━━━ RECORDED DATA

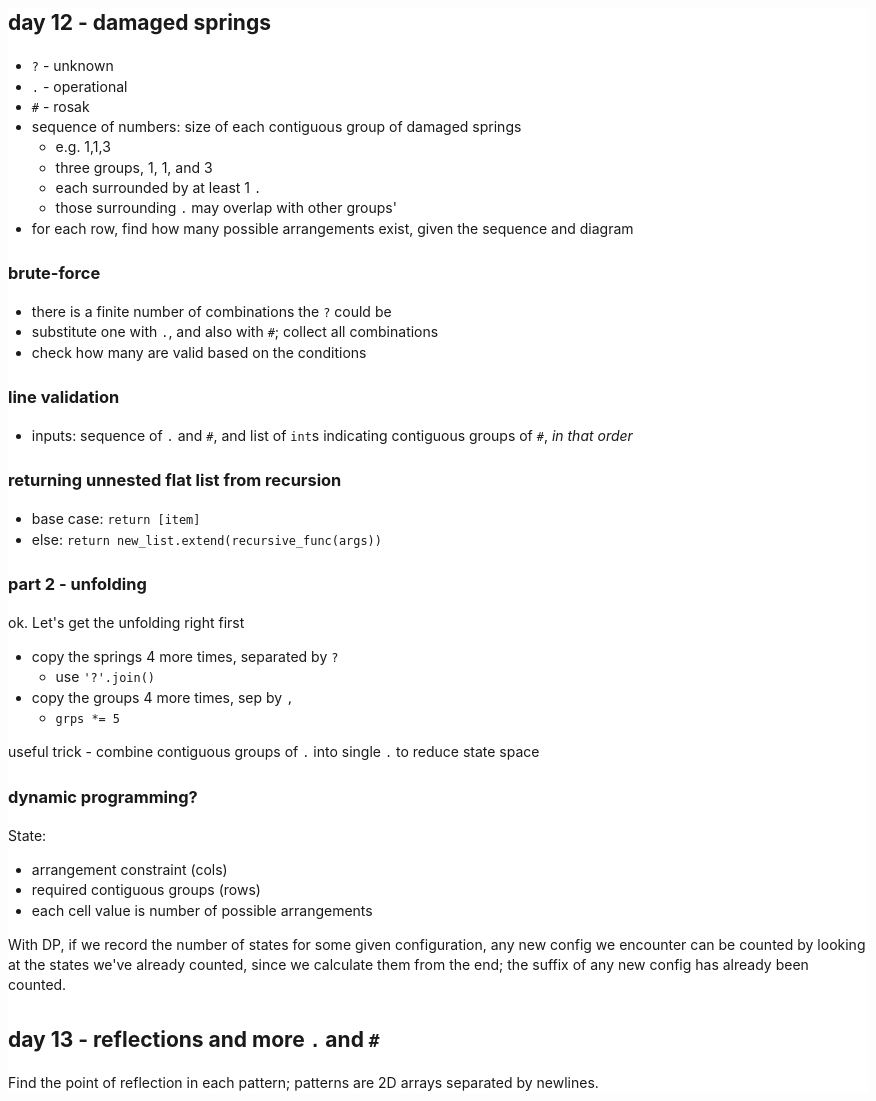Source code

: ## day 12 - damaged springs

- `?` - unknown
- `.` - operational
- `#` - rosak
- sequence of numbers: size of each contiguous group of damaged springs
    - e.g. 1,1,3
    - three groups, 1, 1, and 3
    - each surrounded by at least 1 `.`
    - those surrounding `.` may overlap with other groups'
- for each row, find how many possible arrangements exist, given the sequence and diagram

### brute-force

- there is a finite number of combinations the `?` could be
- substitute one with `.`, and also with `#`; collect all combinations
- check how many are valid based on the conditions

### line validation

- inputs: sequence of `.` and `#`, and list of `int`s indicating contiguous groups of `#`, *in that order*

### returning unnested flat list from recursion

- base case: `return [item]`
- else: `return new_list.extend(recursive_func(args))`

### part 2 - unfolding

ok. Let's get the unfolding right first

- copy the springs 4 more times, separated by `?`
    - use `'?'.join()`
- copy the groups 4 more times, sep by `,`
    - `grps *= 5`

useful trick - combine contiguous groups of `.` into single `.` to reduce state space

### dynamic programming?

State:

- arrangement constraint (cols)
- required contiguous groups (rows)
- each cell value is number of possible arrangements

With DP, if we record the number of states for some given configuration, any new config we encounter can be counted by looking at the states we've already counted, since we calculate them from the end; the suffix of any new config has already been counted.
## day 13 - reflections and more `.` and `#`

Find the point of reflection in each pattern; patterns are 2D arrays separated by newlines.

━━━━━━

• PROBLEM DESCRIPTION:
Where a line of the entries contains the word "from", copy that line.

• OUTPUT OF THE EXERCISE:
### returning unnested flat list from recursion
With DP, if we record the number of states for some given configuration, any new config we encounter can be counted by looking at the states we've already counted, since we calculate them from the end; the suffix of any new config has already been counted.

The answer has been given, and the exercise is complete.